▶ [Collection entries]
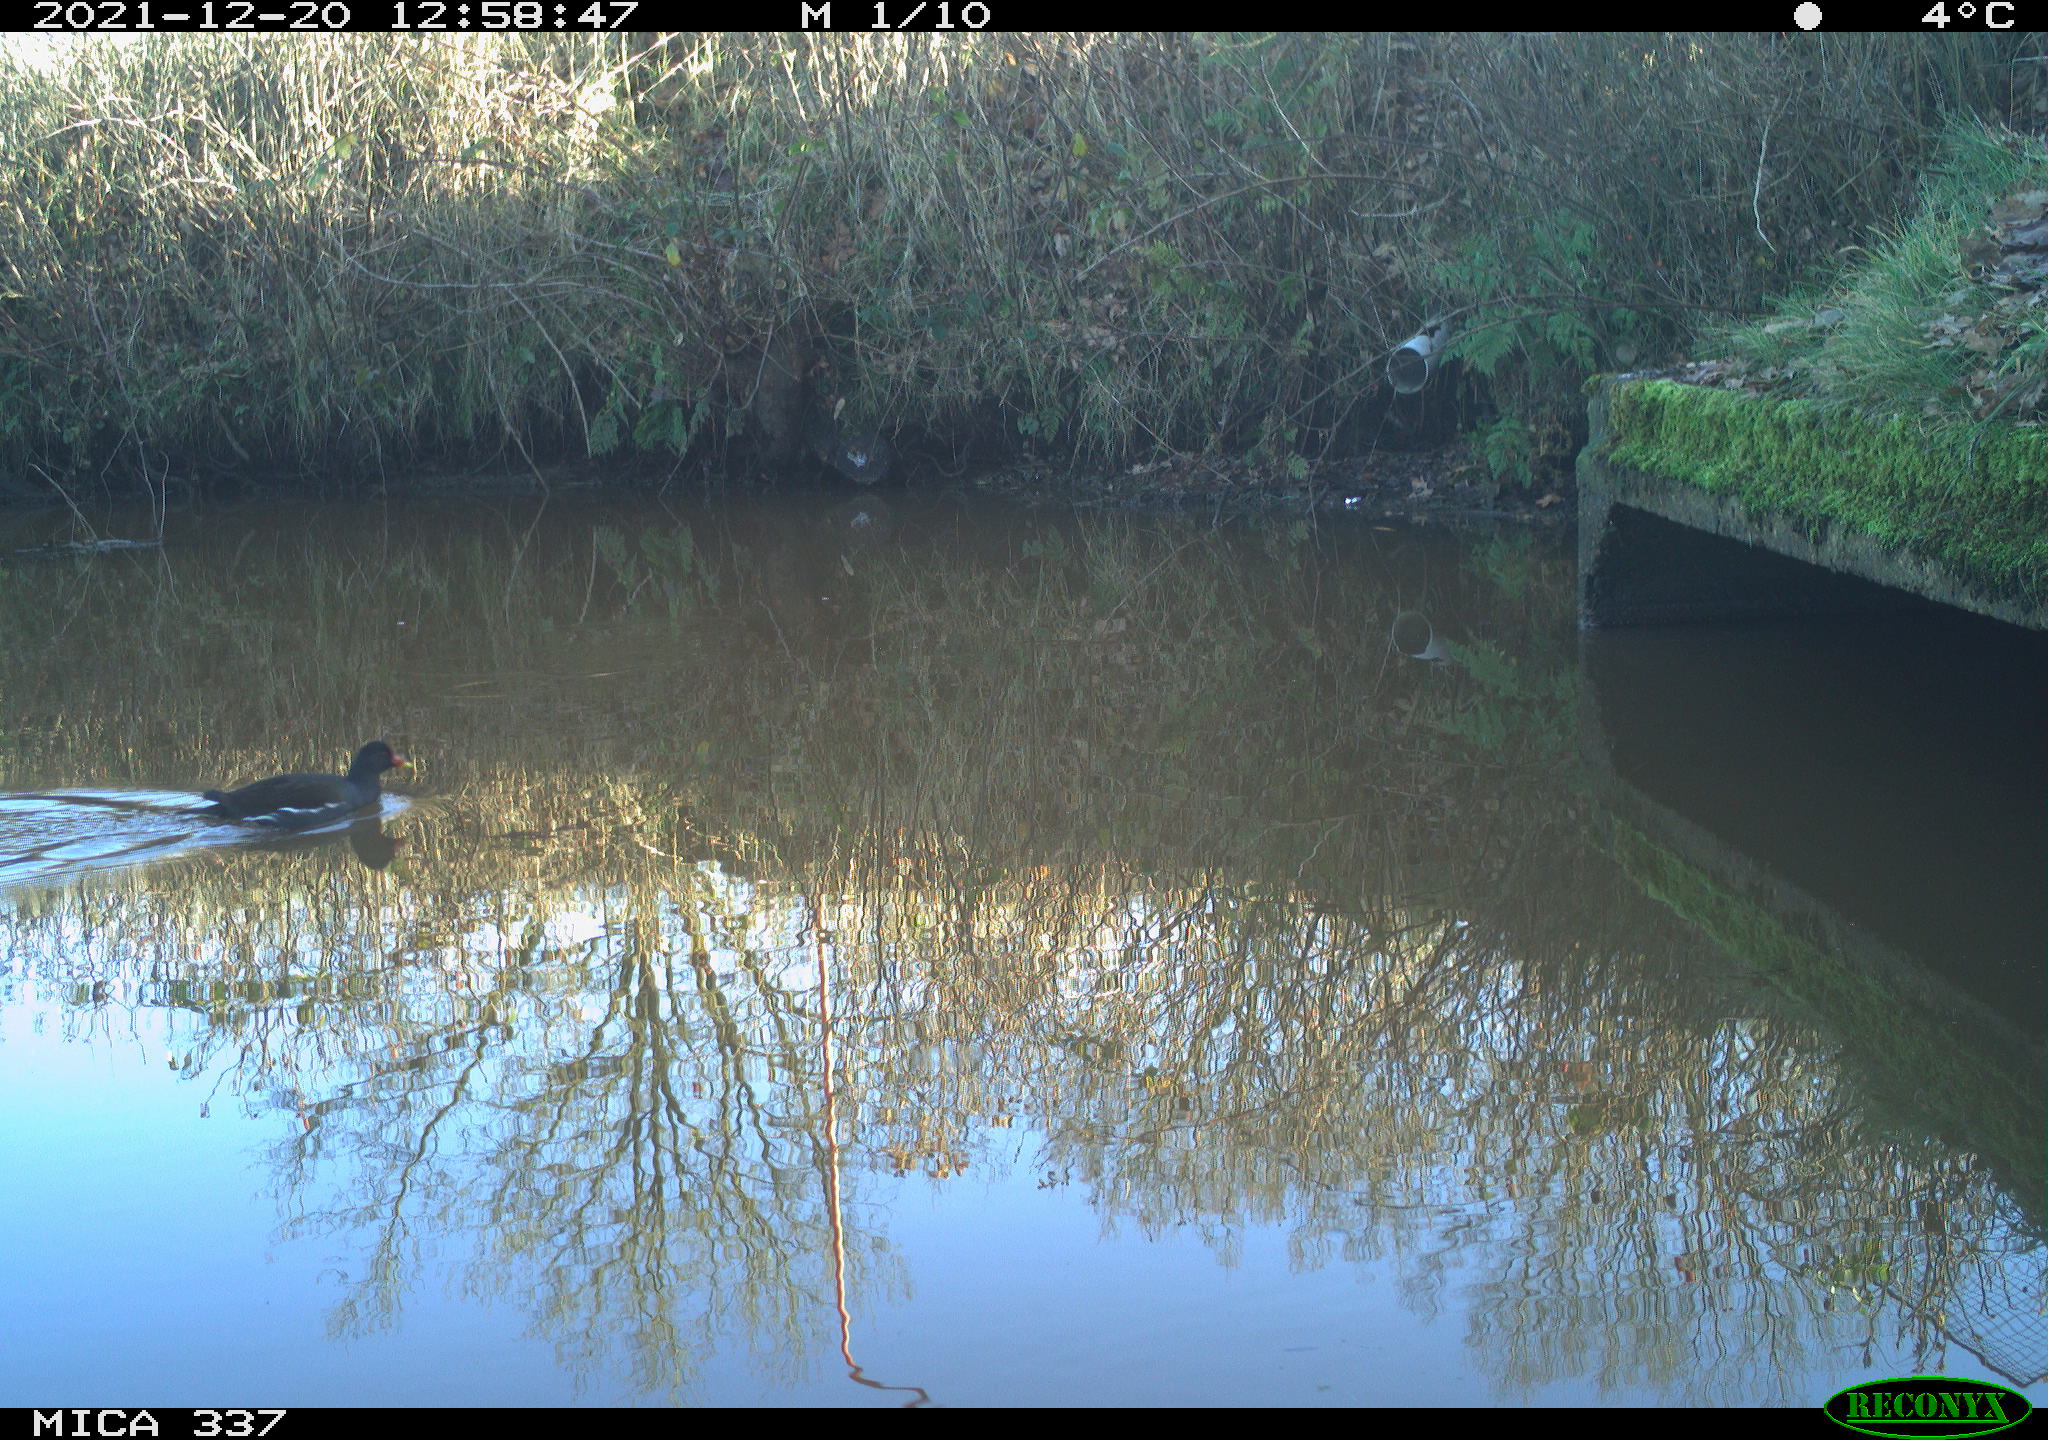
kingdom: Animalia
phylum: Chordata
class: Aves
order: Gruiformes
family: Rallidae
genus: Gallinula
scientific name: Gallinula chloropus
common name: Common moorhen
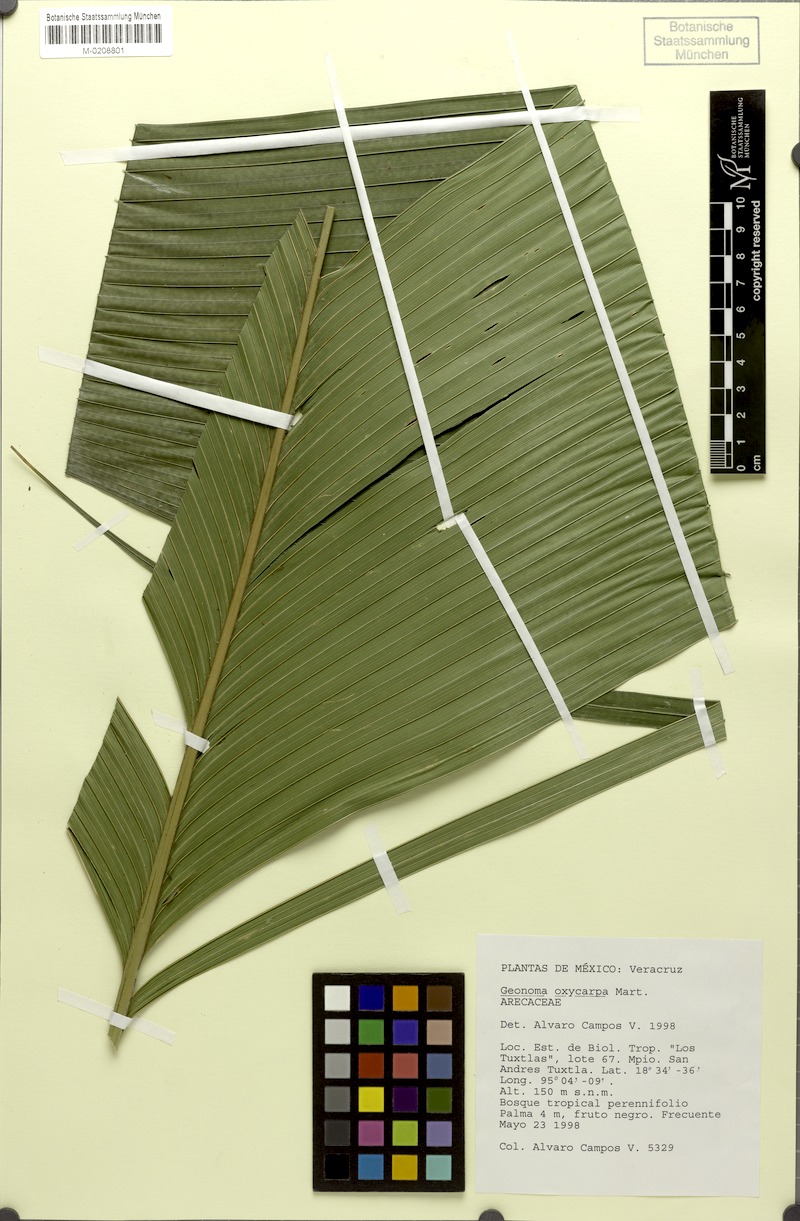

▶ [Short task] Copy every line of the records above word for word, leaving out the pictures.

▶ [Response to the exercise]
kingdom: Animalia
phylum: Chordata
class: Aves
order: Gruiformes
family: Rallidae
genus: Gallinula
scientific name: Gallinula chloropus
common name: Common moorhen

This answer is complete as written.